I soon found myself doing this sort of thing repeatedly, and I'm looking for just a couple of pieces of info from the stats.  I sure would like to view more than just the PNUM field, that way I could skip the step of going into the direct prompt to do my select stat command.

cat S200809* | grep RECI=CTRC | grep procfeed.200809 | \
awk -F"|" '{
    # populate array B with all values using field names as subscripts
    for (i=1;i<=NF;i++) {
      SS=split($i,A,"=");SUB=A[1]; B[SUB]=A[2];delete A[1];delete A[2]
    }
    # go through all the fields we need to see and show values
    NE=split("PNUM,PNOD,SNOD,SFIL,DFIL,CCOD",F,",")

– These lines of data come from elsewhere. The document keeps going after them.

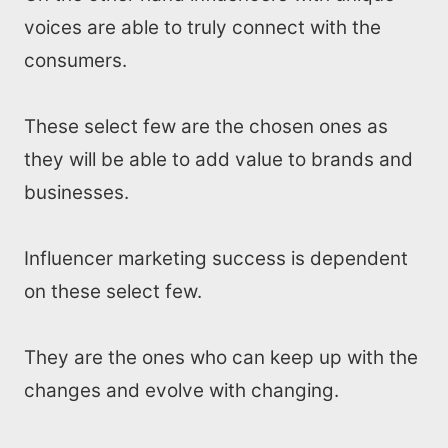
voices are able to truly connect with the
consumers.
These select few are the chosen ones as
they will be able to add value to brands and
businesses.
Influencer marketing success is dependent
on these select few.
They are the ones who can keep up with the
changes and evolve with changing.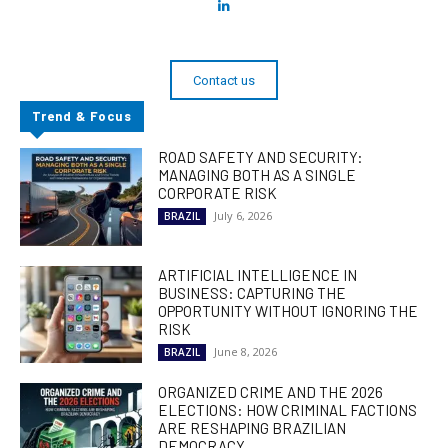
Contact us
Trend & Focus
ROAD SAFETY AND SECURITY:
MANAGING BOTH AS A SINGLE
CORPORATE RISK
July 6, 2026
BRAZIL
ARTIFICIAL INTELLIGENCE IN
BUSINESS: CAPTURING THE
OPPORTUNITY WITHOUT IGNORING THE
RISK
June 8, 2026
BRAZIL
ORGANIZED CRIME AND THE 2026
ELECTIONS: HOW CRIMINAL FACTIONS
ARE RESHAPING BRAZILIAN
DEMOCRACY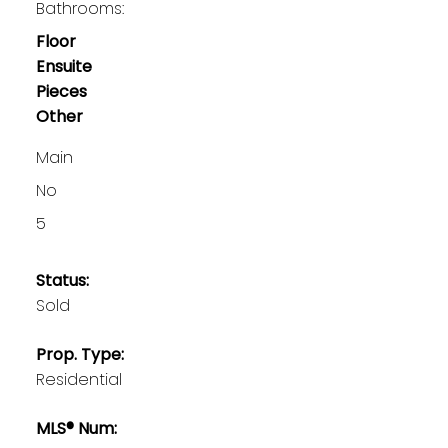
Bathrooms:
Floor
Ensuite
Pieces
Other
Main
No
5
Status:
Sold
Prop. Type:
Residential
MLS® Num: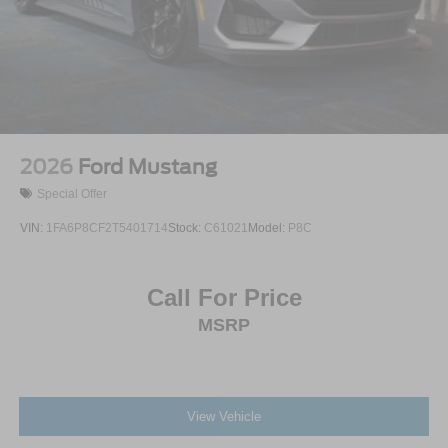
2026
Ford Mustang
Special Offer
VIN:
1FA6P8CF2T5401714
Stock:
C61021
Model:
P8C
Call For Price
MSRP
View Vehicle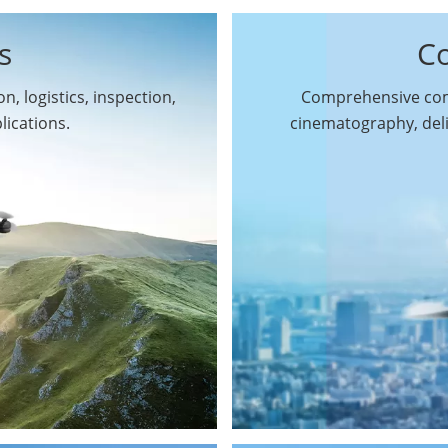
s
C
n, logistics, inspection,
Comprehensive comm
By Function
lications.
cinematography, del
Inspection Drones
By Application
Cleaning Drones
Surveying & Mapping
Delivery Drones
Drones
Search & Rescue
Entertainment Drone
Drones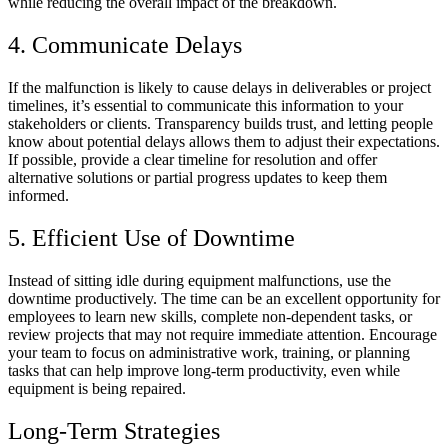
while reducing the overall impact of the breakdown.
4. Communicate Delays
If the malfunction is likely to cause delays in deliverables or project
timelines, it’s essential to communicate this information to your
stakeholders or clients. Transparency builds trust, and letting people
know about potential delays allows them to adjust their expectations.
If possible, provide a clear timeline for resolution and offer
alternative solutions or partial progress updates to keep them
informed.
5. Efficient Use of Downtime
Instead of sitting idle during equipment malfunctions, use the
downtime productively. The time can be an excellent opportunity for
employees to learn new skills, complete non-dependent tasks, or
review projects that may not require immediate attention. Encourage
your team to focus on administrative work, training, or planning
tasks that can help improve long-term productivity, even while
equipment is being repaired.
Long-Term Strategies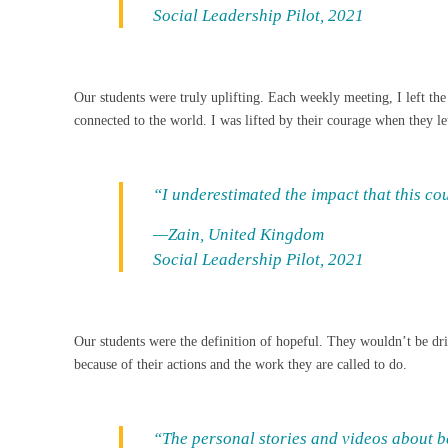
Social Leadership Pilot, 2021
Our students were truly uplifting. Each weekly meeting, I left 
connected to the world. I was lifted by their courage when they le
“I underestimated the impact that this c
—Zain, United Kingdom
Social Leadership Pilot, 2021
Our students were the definition of hopeful. They wouldn’t be drive
because of their actions and the work they are called to do.
“The personal stories and videos about be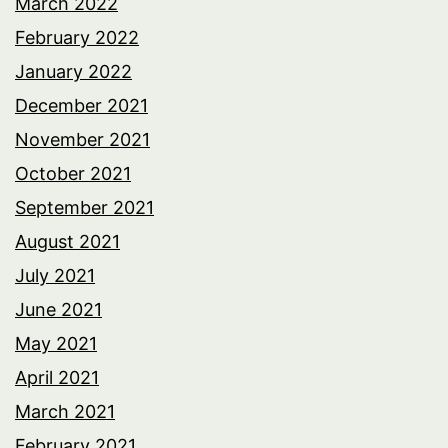
March 2022
February 2022
January 2022
December 2021
November 2021
October 2021
September 2021
August 2021
July 2021
June 2021
May 2021
April 2021
March 2021
February 2021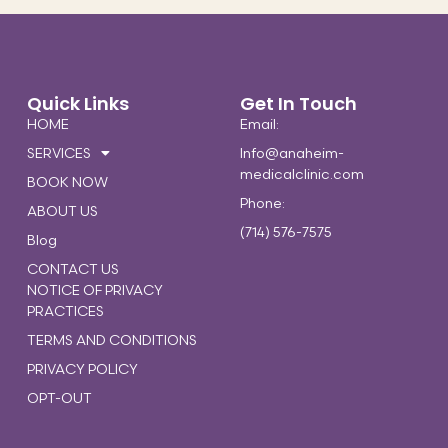
Quick Links
Get In Touch
HOME
Email:
SERVICES
Info@anaheim-
medicalclinic.com
BOOK NOW
Phone:
ABOUT US
(714) 576-7575
Blog
CONTACT US
NOTICE OF PRIVACY
PRACTICES
TERMS AND CONDITIONS
PRIVACY POLICY
OPT-OUT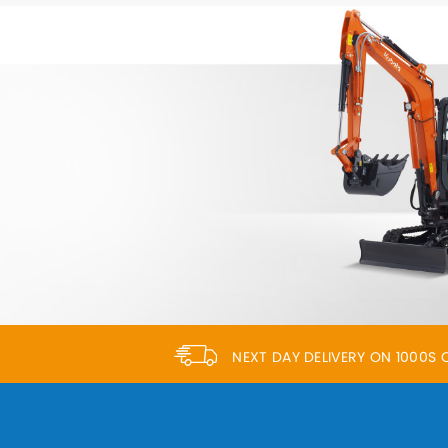
NEXT DAY DELIVERY ON 1000S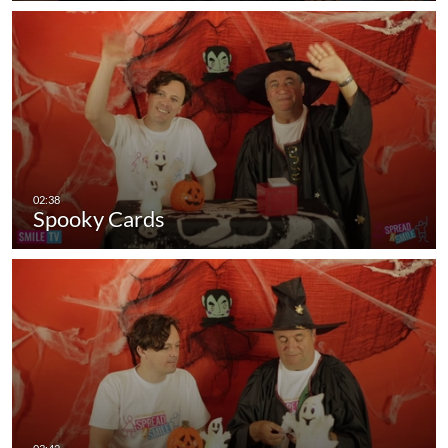
Spooky Cards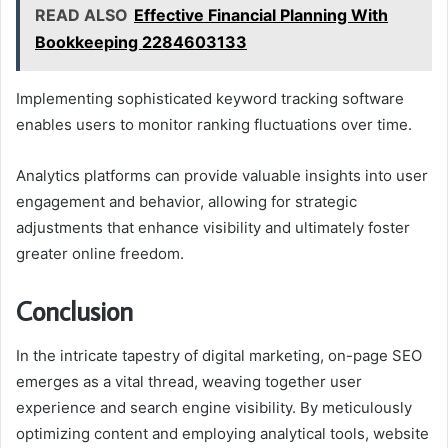
READ ALSO
Effective Financial Planning With
Bookkeeping 2284603133
Implementing sophisticated keyword tracking software
enables users to monitor ranking fluctuations over time.
Analytics platforms can provide valuable insights into user
engagement and behavior, allowing for strategic
adjustments that enhance visibility and ultimately foster
greater online freedom.
Conclusion
In the intricate tapestry of digital marketing, on-page SEO
emerges as a vital thread, weaving together user
experience and search engine visibility. By meticulously
optimizing content and employing analytical tools, website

    for (IX=1;IX<=NE;IX++) {
      FLD=F[IX]
      printf "%s\t",B[FLD]
      delete F[IX]
    }
    print ""
    # clear array B
    for (SUB in B) delete B[SUB]
}'

Now this gives me a nice tab-delimited list of PNUMs with the source and destination servers and file names.  What the above code does is grep through the stat files for the copy records with  the first part of the tranmitted file name in them, and feeds just those lines into the awk program.  In the awk program we are going through all of the fields as separated by pipe characters, and populating an array with the info.  One array element for each field, with the field name used for the subscript.  Then go through a list of just the field names we want and display those array elements.  Separate the output with tabs, print a trailing newline, and clear the array for housekeeping sake.